Brian J. McCaffery
U.S. Fish and Wildlife Service
Ever since last year’s disastrous king salmon run on the Kuskokwim, people up and down the river have been talking about the need for greater conservation of this valuable resource. People often have very different understandings, however, about what “conservation” actually means. My recent and ongoing experience as in-season manager of the Kuskokwim king fishery has helped to bring that message home to me.
Last week, I had the honor of visiting the village of Tuluksak to meet with their tribal council. I shared with them the measures that we plan to take to protect the king salmon this year. Understandably, the council members were very concerned about the impacts those measures would have on their community. They wondered why they should have to bear such additional burdens since they had already been practicing conservation for years. When I asked if they could describe for me what their conservation practices had been, they responded very eloquently. In addition, as they saw me taking notes, they insisted, “Be sure to write this down,” and so I did.

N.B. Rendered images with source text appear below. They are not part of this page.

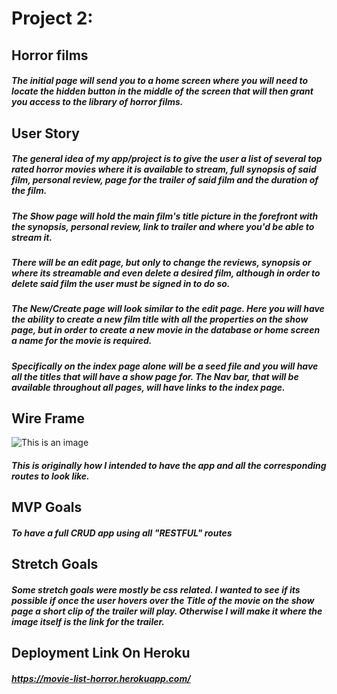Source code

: # Project 2:
## Horror films

##### The initial page will send you to a home screen where you will need to locate the hidden button in the middle of the screen that will then grant you access to the library of horror films.

## User Story

##### The general idea of my app/project is to give the user a list of several top rated horror movies where it is available to stream, full synopsis of said film, personal review, page for the trailer of said film and the duration of the film.
##### The Show page will hold the main film's title picture in the forefront with the synopsis, personal review, link to trailer and where you'd be able to stream it.
##### There will be an edit page, but only to change the reviews, synopsis or where its streamable and even delete a desired film, although in order to delete said film the user must be signed in to do so.
##### The New/Create page will look similar to the edit page. Here you will have the ability to create a new film title with all the properties on the show page, but in order to create a new movie in the database or home screen a name for the movie is required.
##### Specifically on the index page alone will be a seed file and you will have all the titles that will have a show page for. The Nav bar, that will be available throughout all pages, will have links to the index page.


## Wire Frame
![This is an image](https://media.git.generalassemb.ly/user/39136/files/48ea4a80-7210-11ec-8d38-6dcd44c5c39d)
##### This is originally how I intended to have the app and all the corresponding routes to look like.

## MVP Goals
##### To have a full CRUD app using all "RESTFUL" routes


## Stretch Goals
##### Some stretch goals were mostly be css related. I wanted to see if its possible if once the user hovers over the Title of the movie on the show page a short clip of the trailer will play. Otherwise I will make it where the image itself is the link for the trailer.

## Deployment Link On Heroku

##### https://movie-list-horror.herokuapp.com/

The council members explained to me how important it was to be able to catch and process their king salmon when the weather was optimal for drying, so as to avoid spoiling and waste. They also explained that every year, the community has several young men who each go out and fish for kings, not just for themselves or for their own families, but for several other families as well. That way, fish are provided for the elders who may not be able to fish, for families who can’t afford boat gas or new nets, and anyone else in the community who may not be in a position to provide enough kings for their families. The council emphasized how valued and treasured every single king salmon was and they explained how each fish was often cut into several separate pieces to be distributed immediately among community members. Those receiving the fish might use it in different ways—some might dry what they receive, others might freeze it for the winter, others might need it to feed their families right away. In each case, however, the fish was treated with respect, used thoroughly, and shared generously.
In light of that understanding of conservation, it is easy to understand their passionate concern, and even anger, about other practices that are not respectful. As we often hear at other public meetings, the villagers in Tuluksak are extremely offended when they hear about the king salmon by-catch in the Bering Sea pollock fishery as practiced by Coastal Villages and other. They are concerned about the potential risks of contamination on the Tuluksak River due to Calista’s mining operation at Nyac. They seek reassurance that salmon weirs are indeed allowing the fish to pass through the weirs and make it to the spawning grounds. They want to be sure that the salmon caught in the Bethel Test Fishery are distributed and made available to people who need fish.
In summary, the tribal council explained that their people see the salmon as a precious gift, and “conservation” means to always treat and use that gift with respect. We have heard that same valuable message before in our discussions with tribal representatives, RAC members, Yupiit Nation, AVCP, and the Kuskokwim River Salmon Management Working Group.
Having great respect for how the fish are used is an important part of king salmon conservation. Over the last year, however, we have also heard another message from folks up and down the river. They have emphasized that “conservation” also means making sure that enough king salmon make it up river and into the tributaries so that they can spawn. Our colleagues with ADFG have established escapement goals as part of a conservation strategy; their studies suggest that if enough salmon make it past all the hurdles they encounter along their long migration, then we should have healthy salmon populations into the future. Our shared concern is that for several years, the king salmon runs along many of our Kuskokwim river tributaries have not met the escapement goals. That is why managers believe it is necessary to have serious restrictions this year–so that enough king salmon can make it up the river to spawn. This is another form of conservation, another way to show respect for those fish that are so important to all of us and to our families.
So, as we have seen, people up and down the Kuskokwim River do believe that king salmon conservation is very important, but different groups may use that word in different ways. Perhaps we should talk about “salmon stewardship” when we speak about recognizing and cherishing this amazing “living gift” from the river. We may not be able to have as much influence as we would like on the political, economical, and biological factors that affect the salmon outside our region. However, here along the Kuskokwim, users and managers must take responsibility to do as much as we can locally to strengthen the returns of our fish. All of us must pull together and practice careful and reverent salmon stewardship. We must all understand how important it is to treat the salmon with respect in every way—in how we catch them, how we share them, how we study them, how we manage them, and how we honor them by allowing enough to pass our nets and reach the spawning grounds so that this year’s return might bring forth the next generation of king salmon.